Elizabeth was blank, “It seems normal.”
“No,” said Frances.
“The leaves can talk.”
“What?” Elizabeth
gasped “Oh… Yes,” she agreed at the silence about her.
Mother listened in disbelief; there was no noise.
“It’s magic,” cried Frances.
Mother had thought an hour
wasn’t enough time to get into trouble but she was too lenient. She must punish herself for that. What now?
The children were too near the wood.
Panicking, Mother called to them.
But why? Think rationally. Of course, what did the children crave more
than their stupid games that warped their minds? Food.
Their greed would save them this time.
“Teatime. TEATIME!”
She hadn’t actually prepared anything so Mother only had
bread and jam for them and they had to get the jam themselves as Mother
couldn’t touch anything sticky, but they didn’t complain.
Mother was agitated.
Joseph opened his mouth; he was going to mention the wood. Now was the time. Scare them away. With their
imaginations they would not go back.
“It’s dangerous in that wood.
People don’t go in there.”
The children were startled; no one had mentioned the wood
but now their thoughts were excited.
Too late Mother realised the damage of her hasty
action. “But that’s just backward
thinking.
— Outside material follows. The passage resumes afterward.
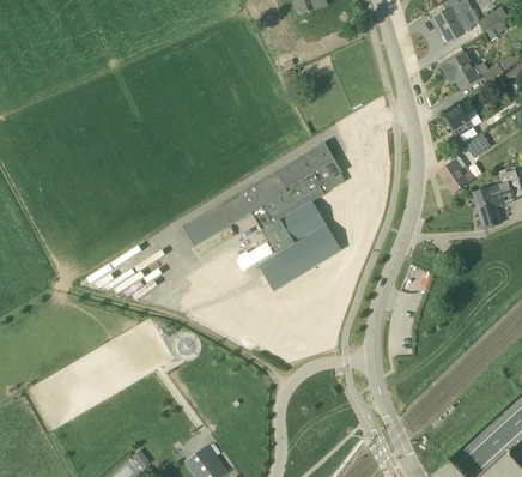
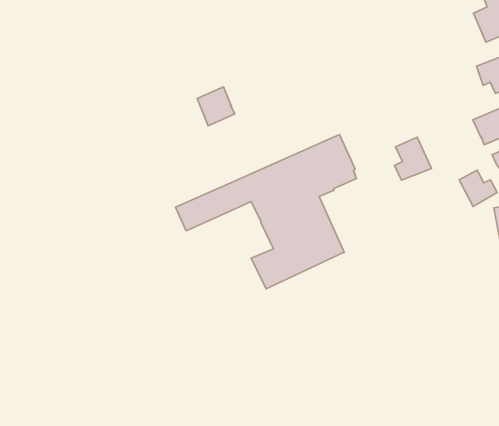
building: none -> [197,87,235,126]
building: none -> [395,137,431,180]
It’s just a normal wood.” It wasn’t working. “So don’t go too far into it.” Why?
Mother needed to explain everything properly otherwise they would be
more intrigued. “In case you get lost.”
It wasn’t working.
Punishment then. The thistles
were asymmetrical. It didn’t matter if
they were weeds but they threw off the balance of the garden so Joseph would
have to pull up all the thistles while Elizabeth and Frances would dig over the
garden.
They’d tire eventually.
Mother kept them busy and kept them apart until their hands bled and
they only spoke of sensible matters like education and gardening. The children were good little children. They did as they were told and worked very
hard, were polite, and loved their Mother.
…
So… do you guys actually read these things?
Yikes. She's a psycho. And she thinks Father Christmas is a paedo! :\
ReplyDeleteIt's quite original, at least, to make hers the narrative voice. You're like, "For god's sake get those children away!" But since we're in her head, it's not like *we* can escape.
I think the original idea was to take parts of the story and turn them into metaphors - the magic was the children's escapism within their minds from an abusive upbringing... but that totally didn't happen.